D’ailleurs, en 2019, lorsque l’Enquête nationale sur les femmes et les filles autochtones disparues et assassinées a conclu qu’un génocide avait bien été perpétré contre les peuples des Premières Nations, cela a provoqué un tollé ! Pourtant, au regard des cinq actes retenus par les Nations unies pour caractériser un génocide – notamment « les atteintes graves à l’intégrité physique ou mentale ; les mesures visant à entraver les naissances ; le transfert forcé d’enfants » –, les violences infligées aux seuls enfants autochtones du Canada permettent de conclure à la réalité de ce génocide. Les conséquences de ces pratiques et politiques médicales génocidaires permettent de prouver l’intention génocidaire.

 

Dès 2015, le premier ministre, Justin Trudeau, a fait de la réconciliation avec les peuples des Premières Nations une priorité. Dans la foulée de la découverte de Kamloops, il a déclaré qu’il acceptait « la conclusion de l’Enquête nationale sur les femmes et les filles autochtones disparues et assassinées ». Il n’a pas prononcé le terme de génocide, mais n’est-ce pas un pas décisif dans la reconnaissance de cette réalité historique ?

Les mots sont porteurs de sens, mais aussi de pouvoir. Ils peuvent révéler la vérité et mettre au jour les injustices, ou les dissimuler et les perpétuer. Avec Justin Trudeau, on ne sait jamais à quoi s’en tenir. Il peut trouver les mots justes, sans pour autant engager d’actions concrètes. Au moment même où il prononce ces mots, le gouvernement canadien continue de s’opposer en justice aux demandes d’indemnisations des enfants autochtones. Aujourd’hui, parler de réconciliation ne suffit plus. D’autant que celle-ci suppose une relation équilibrée entre les deux peuples. Or, dans le cadre d’une politique coloniale, ce n’est jamais le cas. Il serait plus juste de parler de réparation, ce qui suppose des indemnisations, mais aussi la restitution des terres volées par les colons. Les gouvernements n’y sont pas encore prêts.

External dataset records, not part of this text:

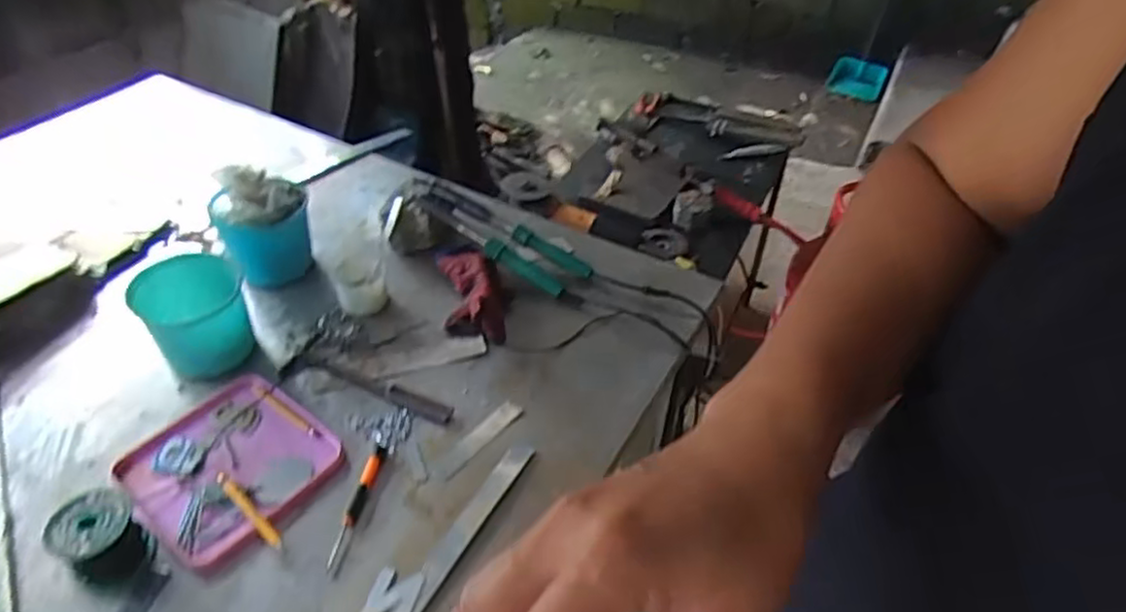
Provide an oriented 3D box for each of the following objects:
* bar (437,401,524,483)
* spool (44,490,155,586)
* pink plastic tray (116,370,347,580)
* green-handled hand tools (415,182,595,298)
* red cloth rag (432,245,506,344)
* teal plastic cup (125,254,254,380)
[{"bbox_3d":[-0.096,0.150,0.801,0.023,0.007,0.123,32,50,27],"label":"bar"},{"bbox_3d":[-0.432,0.219,0.663,0.065,0.065,0.066,2,43,-2],"label":"spool"},{"bbox_3d":[-0.359,0.165,0.759,0.195,0.015,0.187,29,49,25],"label":"pink plastic tray"},{"bbox_3d":[-0.101,-0.102,1.017,0.285,0.028,0.088,30,48,5],"label":"green-handled hand tools"},{"bbox_3d":[-0.126,-0.023,0.954,0.076,0.042,0.189,-7,44,-11],"label":"red cloth rag"},{"bbox_3d":[-0.442,0.012,0.855,0.111,0.111,0.108,2,43,-2],"label":"teal plastic cup"}]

Chaque drame, comme la découverte des enfants de Kamloops ou de Marieval, ravive les blessures du passé. Les Canadiens sont-ils prêts à y faire face ?

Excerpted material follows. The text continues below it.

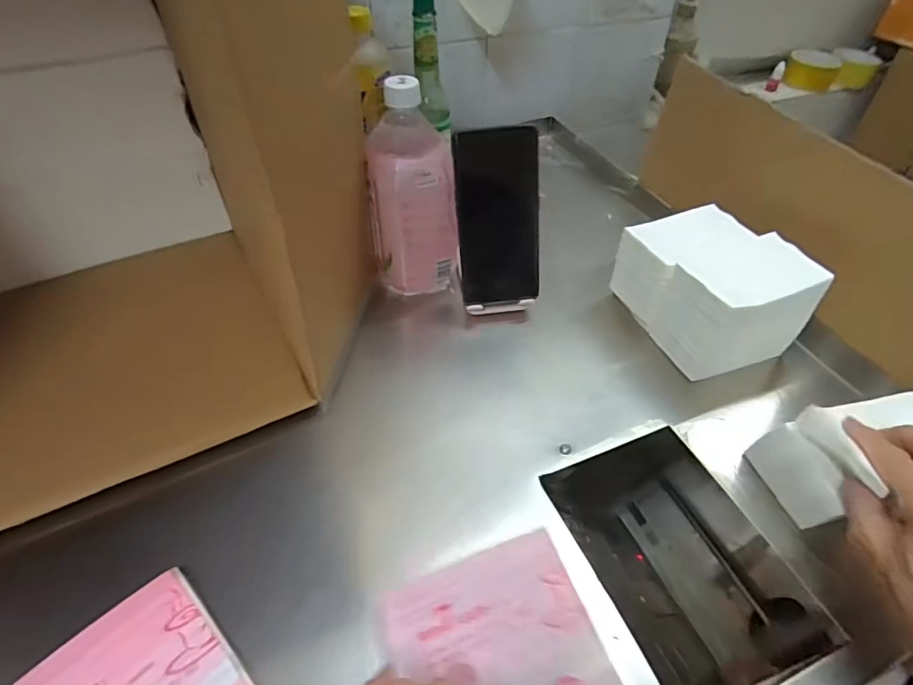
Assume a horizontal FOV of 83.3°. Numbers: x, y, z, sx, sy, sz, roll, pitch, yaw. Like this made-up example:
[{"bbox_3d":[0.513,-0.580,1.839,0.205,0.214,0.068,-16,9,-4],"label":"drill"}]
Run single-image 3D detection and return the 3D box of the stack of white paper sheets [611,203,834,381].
[{"bbox_3d":[0.234,-0.050,0.472,0.105,0.093,0.144,-16,48,-16],"label":"stack of white paper sheets"}]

L’opinion a pris conscience que les préjugés continuent de miner le corps social, et en particulier le corps médical. C’est cette maladie du racisme envers les autochtones que nous devons traiter, en commençant par la nommer, afin d’en reconnaître l’aspect systémique – ce que refuse toujours le gouvernement du Québec [dirigé par François Legault, Coalition avenir Québec, nationaliste, centre droit]. A nous, héritiers des colons et colons nous-mêmes, de faire un pas vers ces communautés qui militent depuis des décennies pour la reconnaissance de leurs blessures et de leurs droits. Les excuses ne suffisent plus, nous devons mettre un terme aux violences infligées aux autochtones et reconnaître leur droit à l’autodétermination.